'Small' as important as 'big' when it comes to healthcare data

There's a lot of talk about big data in the healthcare industry these days, but what about small data? Writing for InformationWeek, Larry Stofko, executive vice president of the Innovation Institute at St. Joseph Health System in Orange County, California, says the latter is just as important.

The big question when it comes to healthcare, according to Stofko, is: "Can we make personal care seamless, simple and inexpensive?" He goes on to say that the best way to do that is through "personal" health management tools that can manage individuals' health in a passive way or a way that results from tasks already in place.

Stofko points to his own framework for a "Personalized Medicine Model" to guide self-monitoring and care. The framework includes four interconnected areas: Genetic, lifestyle, interventional and monitoring.

"Genetic data is supported by both lifestyle and interventional data, and the monitoring function tracks and balances it all," he writes.

Monitoring tools growth is on the rise, and is expected to continue through 2019, according to a Transparency Market Research report.

Stofko says that billions of dollars could be saved if we can connect the dots between small data, which maximizes individual care, and big data, which uncovers solutions that can have a global impact.

However, deterrents to capitalizing on small data remain.
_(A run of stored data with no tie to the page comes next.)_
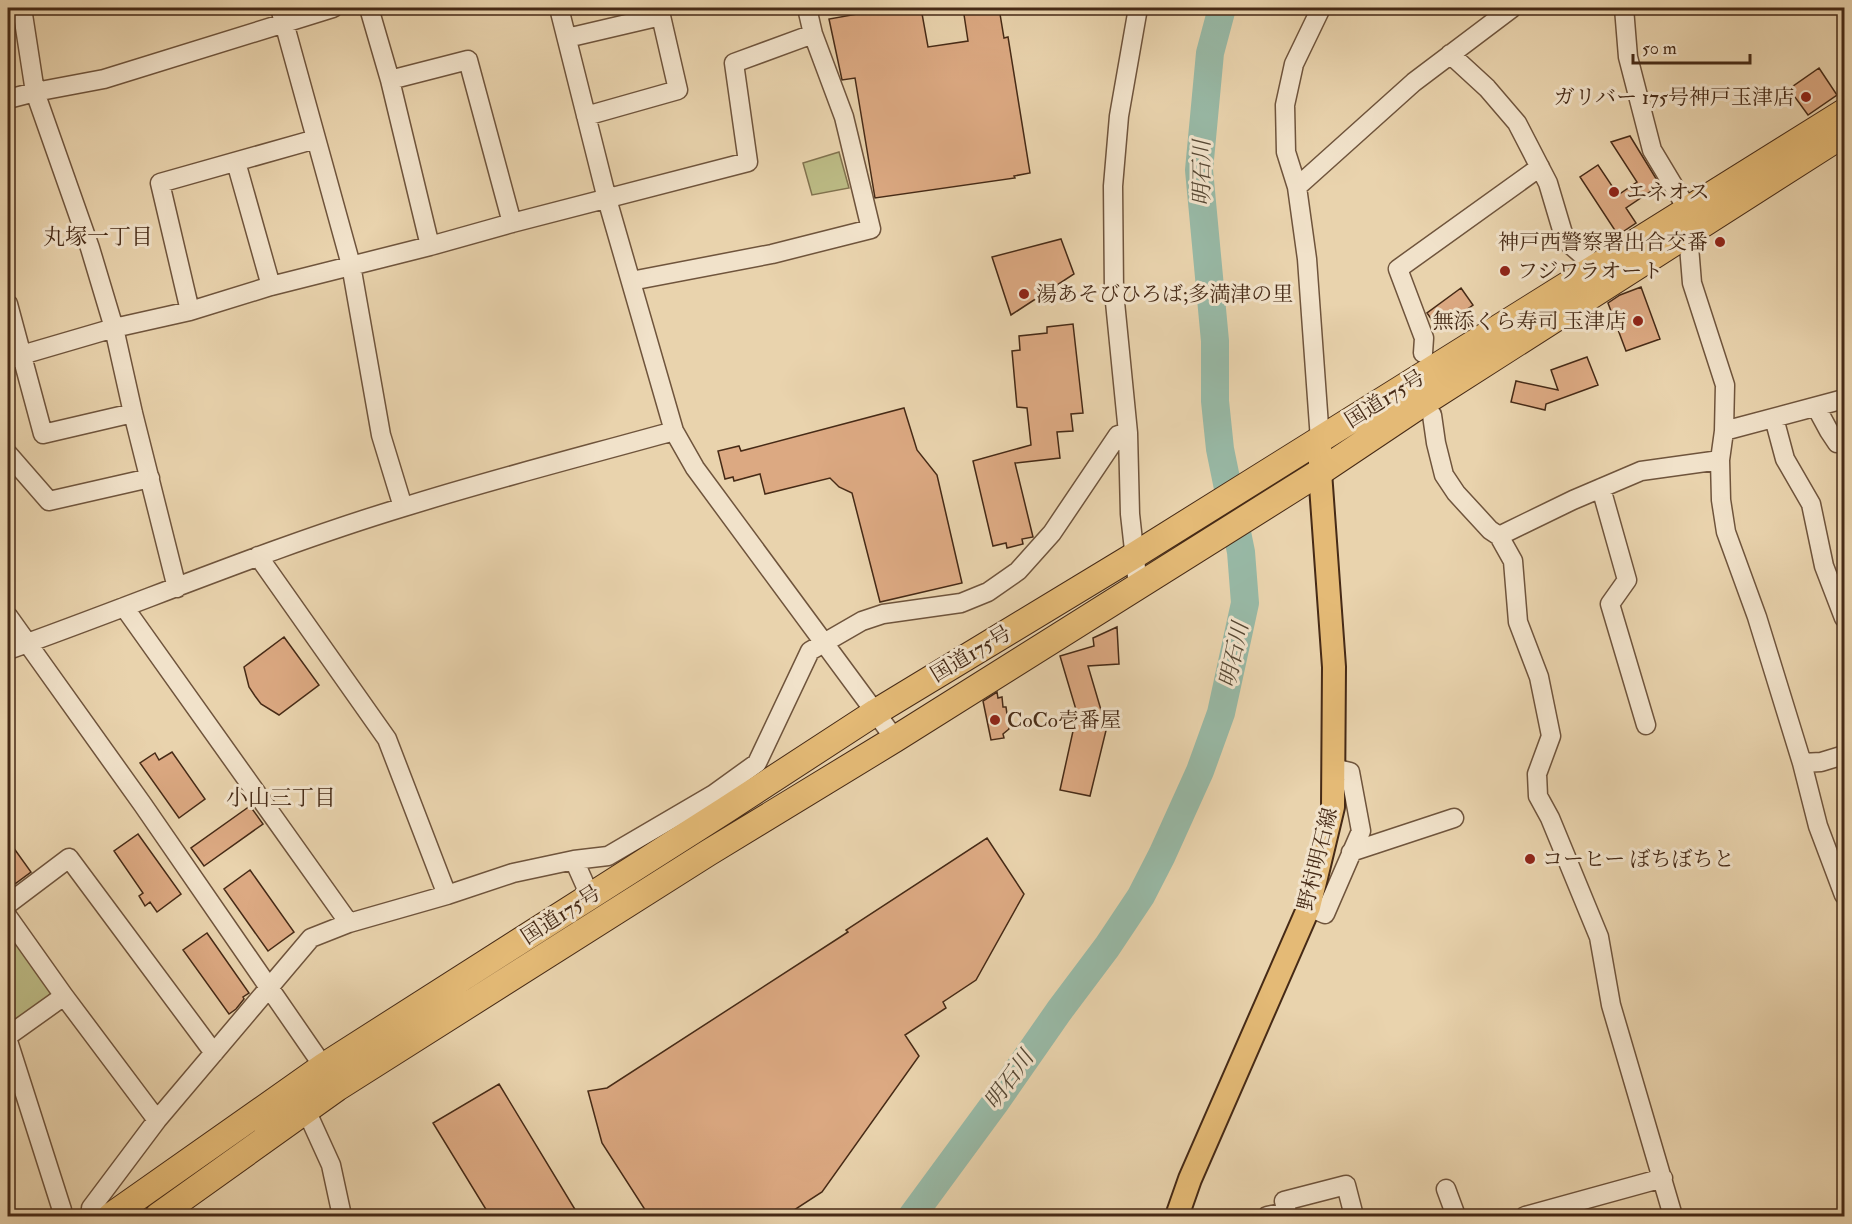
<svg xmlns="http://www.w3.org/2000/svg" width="1852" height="1224" viewBox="0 0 1852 1224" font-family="'IM FELL Double Pica','Noto Serif JP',serif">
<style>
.green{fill:#bcbb85;stroke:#81724e;stroke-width:1.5}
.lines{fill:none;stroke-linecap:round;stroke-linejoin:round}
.river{stroke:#98b9a6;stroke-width:28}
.building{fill:#dca982;stroke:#462a16;stroke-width:1.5}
.minor-casing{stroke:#6f543c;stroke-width:21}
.major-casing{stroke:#462a16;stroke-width:26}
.highway-casing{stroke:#462a16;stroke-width:28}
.minor{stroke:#f1e2ca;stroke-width:18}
.major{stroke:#e4ba76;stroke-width:22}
.highway{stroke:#e4ba76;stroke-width:26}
.poi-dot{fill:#8f2418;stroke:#f1e2ca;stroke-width:2}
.labels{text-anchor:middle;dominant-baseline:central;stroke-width:6;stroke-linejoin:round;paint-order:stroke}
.poi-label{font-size:21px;fill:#462a16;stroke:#f1e2ca;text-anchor:start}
.street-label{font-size:21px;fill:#462a16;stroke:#f1e2ca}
.water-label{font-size:22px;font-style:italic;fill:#564733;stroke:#f1e2ca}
.neighbourhood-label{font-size:22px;fill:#462a16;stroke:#f1e2ca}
</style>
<rect width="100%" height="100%" fill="#e9d3ad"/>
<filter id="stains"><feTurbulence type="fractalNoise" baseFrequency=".00333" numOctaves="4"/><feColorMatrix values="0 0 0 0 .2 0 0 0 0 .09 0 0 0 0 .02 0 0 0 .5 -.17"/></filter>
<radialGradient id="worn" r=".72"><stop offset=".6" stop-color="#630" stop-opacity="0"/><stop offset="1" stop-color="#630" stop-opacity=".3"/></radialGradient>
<path class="green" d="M839,152L849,188L812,195L803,163Z
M8,924L51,987L49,998L8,1028Z"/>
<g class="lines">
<path class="river" d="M912,1216L995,1103L1059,1011L1107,947L1141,896L1162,855L1200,771L1221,713L1245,603L1241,552L1220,449L1215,401V341L1199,170L1210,53L1222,8"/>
</g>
<path class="building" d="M891,8H921L928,47L968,41L963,8H999L1004,38L1008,37L1030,173L1014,176L1015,178L875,198L855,78L842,80L829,19Z
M1819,68L1837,95L1808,115L1789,89Z
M1630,136L1660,185L1626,208L1636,223L1618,235L1580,177L1598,165L1618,195L1637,182L1611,142Z
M1061,239L1074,274L1011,315L992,257Z
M1641,287L1660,339L1626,351L1608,303L1620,295Z
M1461,288L1473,305L1439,330L1427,313Z
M1073,324L1083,413L1071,414L1073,431L1057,432L1060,458L1015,463L1033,537L1022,539L1023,544L1007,548L1006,543L993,546L973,461L1031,445L1027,408L1017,407L1012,351L1020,350L1019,336L1047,333V327Z
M1587,357L1598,385L1546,404L1545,410L1511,402L1516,381L1558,390L1551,370Z
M904,408L917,450L937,475L962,583L880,602L852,493L839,487L830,478L765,494L760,474L734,481L733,477L725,479L718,451L739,446L741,451Z
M1117,627L1119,664L1088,666L1101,710H1111L1090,796L1060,790L1077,713L1060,656L1094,646L1093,638Z
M284,637L319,685L279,715L261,704L255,696L249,687L244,667Z
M997,692L998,698L1002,697L1003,707H1006L1009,729L1003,734L1004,738L991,740L983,701Z
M172,752L205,799L179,818L140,763L155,753L159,760Z
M250,806L263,824L204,866L191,848Z
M138,834L181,894L157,912L150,902L145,906L139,896L143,893L114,851Z
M987,838L1024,894L976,980L943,1002L946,1008L905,1035L919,1056L822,1192L785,1216H649L602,1143L588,1091L607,1088L848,932L846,930Z
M8,840L31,872L8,889Z
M250,870L294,932L268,951L224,889Z
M207,933L249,993L243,997L244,999L236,1009L229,1014L183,950Z
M499,1084L579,1216H490L433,1123Z"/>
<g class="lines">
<g class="minor-casing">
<path id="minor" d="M22,8L35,92L90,248L114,328L133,413L177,588
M280,8L351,265L381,435L403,507
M369,8L390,80L430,246
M559,8L607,199L674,431L695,468L895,739
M1624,8L1628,57L1652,150L1688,210V234L1692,283L1725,385L1724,431L1720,460L1721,500L1726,532L1757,617L1802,763L1818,826L1844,895
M567,38L661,16L678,90L586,116
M1450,54L1487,88L1517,123L1548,183L1565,240L1595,266
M390,80L468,60L512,223
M8,99L35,92L104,79L333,8
M236,162L271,286
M1297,187L1414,82L1512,8
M631,281L772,254L871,229L844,117L813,34L807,8
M8,304L43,434L133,413
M190,311L160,183L316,139
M1423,353L1424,338L1398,269L1540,167
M8,359L114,328L190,311L271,286L430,246L512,223L748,162L734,63L813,34
M1816,407L1829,431L1837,443L1844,442
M1432,415L1436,443L1444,475L1456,493L1490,530L1499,536L1513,561L1518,622L1539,677L1551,736L1537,774L1538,796L1550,818L1599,937L1611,1005L1673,1216
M1774,418L1785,459L1811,504L1824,566L1844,618
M1724,431L1844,399
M1320,440L1307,259L1297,187L1286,152L1285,105L1294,64L1321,8
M8,454L49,501L150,478
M1601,488L1627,580L1610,604L1646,725
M1499,536L1573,500L1641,471L1720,460
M258,556L387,739L447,895
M1138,586L1130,514L1128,433L1114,292L1113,186L1119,116L1138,8
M124,607L349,923
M8,616L143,805L330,1076
M8,650C140,603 269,548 404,507C493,479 584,456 674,431
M1802,763L1821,762L1844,755
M1351,852L1454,818
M574,860L590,896
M8,904L69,858L214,1053
M1309,907L1325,914L1361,831L1350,772L1333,768
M8,917L64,996
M8,1036L64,996L157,1120L311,938L349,923L447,895L513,873L574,860L608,856L714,794L757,763L810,651L862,621L883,614L961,603L988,592L1018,571L1052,533L1118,435L1128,433
M8,1041L62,1210
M306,1110L331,1165L342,1216
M1446,1189L1456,1216
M91,1216V1208L157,1120
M1267,1216L1286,1212
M1288,1216L1284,1201L1346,1185L1354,1216
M1525,1216L1663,1178"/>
</g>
<g class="major-casing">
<path id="major" d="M1177,1216L1190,1179L1309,907L1333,807L1334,667L1320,472V440"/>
</g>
<g class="highway-casing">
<path id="highway" d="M111,1216L324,1066L724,811L876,712L1135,555L1844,112
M158,1216L337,1088L708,853L895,739L1320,472L1420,405L1844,134"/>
</g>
<use href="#minor" class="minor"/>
<use href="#major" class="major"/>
<use href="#highway" class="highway"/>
</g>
<g class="poi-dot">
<circle cx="1806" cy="97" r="6"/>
<circle cx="1614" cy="192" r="6"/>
<circle cx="1720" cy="242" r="6"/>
<circle cx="1505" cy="271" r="6"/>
<circle cx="1024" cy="294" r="6"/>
<circle cx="1638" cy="321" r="6"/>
<circle cx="995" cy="720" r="6"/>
<circle cx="1530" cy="859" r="6"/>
</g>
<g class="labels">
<g class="poi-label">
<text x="1794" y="97" text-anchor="end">ガリバー 175号神戸玉津店</text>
<text x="1626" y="192">エネオス</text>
<text x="1708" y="242" text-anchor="end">神戸西警察署出合交番</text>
<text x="1517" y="271">フジワラオート</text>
<text x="1036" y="294">湯あそびひろば;多満津の里</text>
<text x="1626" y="321" text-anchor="end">無添くら寿司 玉津店</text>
<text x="1007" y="720">CoCo壱番屋</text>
<text x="1542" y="859">コーヒー ぼちぼちと</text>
</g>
<g class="street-label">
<text transform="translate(1385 399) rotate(-32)">国道175号</text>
<text transform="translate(971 654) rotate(-31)">国道175号</text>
<text transform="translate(1318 859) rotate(-76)">野村明石線</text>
<text transform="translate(561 915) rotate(-33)">国道175号</text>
</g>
<g class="water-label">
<text transform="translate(1202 173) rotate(-90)">明石川</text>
<text transform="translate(1234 655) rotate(-78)">明石川</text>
<text transform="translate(1009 1080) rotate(-54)">明石川</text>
</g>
<g class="neighbourhood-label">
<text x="98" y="237">丸塚一丁目</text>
<text x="281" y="798">小山三丁目</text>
</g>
</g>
<rect width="1852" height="1224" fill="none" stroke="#e9d3ad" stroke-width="30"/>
<rect x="9" y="9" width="1834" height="1206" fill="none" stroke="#462a16" stroke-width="3"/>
<rect x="15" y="15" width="1822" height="1194" fill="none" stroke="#462a16" stroke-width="1.5"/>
<path d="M1633 54v9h117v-9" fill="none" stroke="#462a16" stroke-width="3"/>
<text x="1642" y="54" font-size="18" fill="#462a16" stroke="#f1e2ca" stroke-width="4.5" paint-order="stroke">50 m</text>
<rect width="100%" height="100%" filter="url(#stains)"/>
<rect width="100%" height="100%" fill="url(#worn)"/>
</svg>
Currently, physicians may not understand the benefits of personal health platforms, he says, pointing to Google Fit and Apple's HealthKit (which we should learn more about on Tuesday). Only time will show whether providers will tap the power of these tools.

But with the implementation of electronic health records, Stofko hopes physicians will see the benefit of having those records connect with personal health platforms to create the "seamless, simple, and inexpensive solution we are looking for."